▶ _EXERCISE DESCRIPTION_
Express every line of the data below as a Markdown table with the columns Row and Data line, numbering each row and skipping blank lines. Leave the pictures out of the table.

▶ _DATA TO USE_
+===+
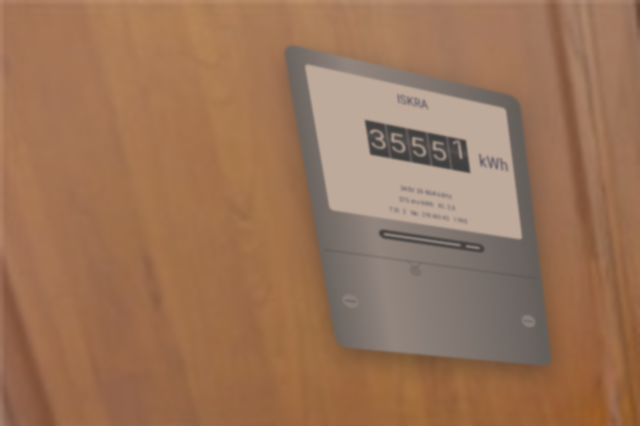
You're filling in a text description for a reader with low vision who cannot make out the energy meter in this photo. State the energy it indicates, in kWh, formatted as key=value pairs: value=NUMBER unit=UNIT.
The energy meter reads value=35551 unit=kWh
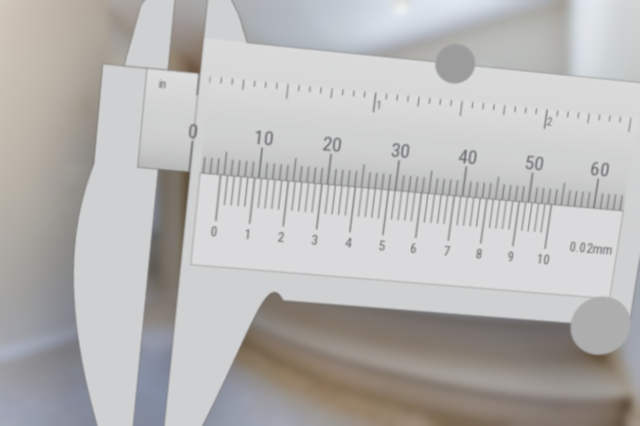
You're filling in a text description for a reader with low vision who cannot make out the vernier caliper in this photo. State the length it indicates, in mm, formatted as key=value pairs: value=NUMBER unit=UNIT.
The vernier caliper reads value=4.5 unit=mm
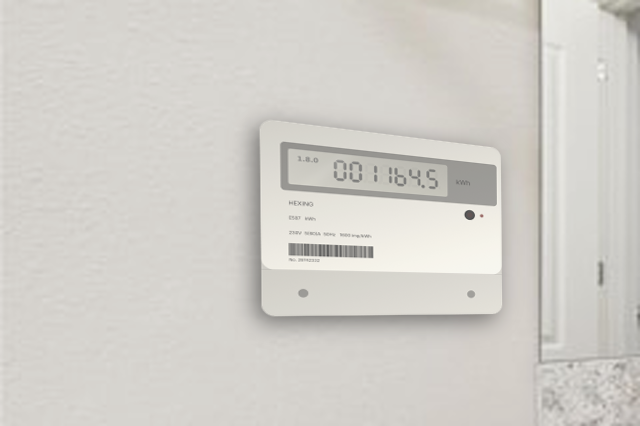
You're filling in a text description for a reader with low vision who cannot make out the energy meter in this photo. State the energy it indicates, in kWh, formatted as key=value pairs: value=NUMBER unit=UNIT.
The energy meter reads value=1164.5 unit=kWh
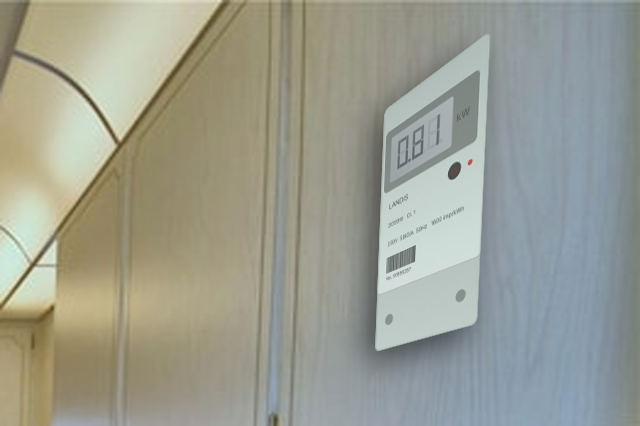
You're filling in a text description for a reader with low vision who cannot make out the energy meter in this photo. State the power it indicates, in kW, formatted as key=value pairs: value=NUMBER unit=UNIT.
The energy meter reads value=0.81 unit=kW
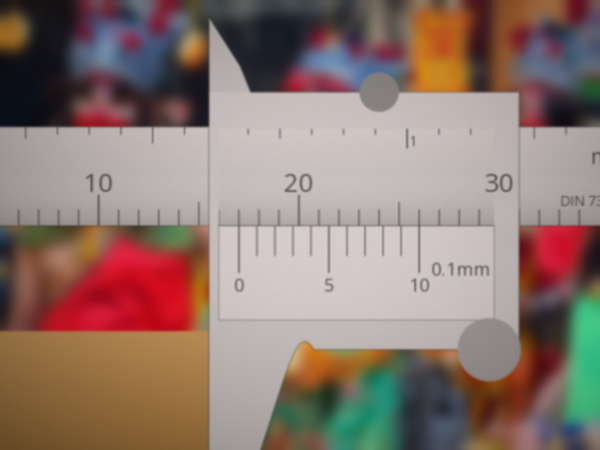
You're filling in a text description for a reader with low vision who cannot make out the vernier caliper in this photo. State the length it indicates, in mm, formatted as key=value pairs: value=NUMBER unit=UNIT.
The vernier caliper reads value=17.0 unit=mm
+===+
▶ _OUTPUT_
| Row | Data line |
|---|---|
| 1 | You're filling in a text description for a reader with low vision who cannot make out the energy meter in this photo. State the energy it indicates, in kWh, formatted as key=value pairs: value=NUMBER unit=UNIT. |
| 2 | The energy meter reads value=35551 unit=kWh |
| 3 | You're filling in a text description for a reader with low vision who cannot make out the vernier caliper in this photo. State the length it indicates, in mm, formatted as key=value pairs: value=NUMBER unit=UNIT. |
| 4 | The vernier caliper reads value=4.5 unit=mm |
| 5 | You're filling in a text description for a reader with low vision who cannot make out the energy meter in this photo. State the energy it indicates, in kWh, formatted as key=value pairs: value=NUMBER unit=UNIT. |
| 6 | The energy meter reads value=1164.5 unit=kWh |
| 7 | You're filling in a text description for a reader with low vision who cannot make out the energy meter in this photo. State the power it indicates, in kW, formatted as key=value pairs: value=NUMBER unit=UNIT. |
| 8 | The energy meter reads value=0.81 unit=kW |
| 9 | You're filling in a text description for a reader with low vision who cannot make out the vernier caliper in this photo. State the length it indicates, in mm, formatted as key=value pairs: value=NUMBER unit=UNIT. |
| 10 | The vernier caliper reads value=17.0 unit=mm |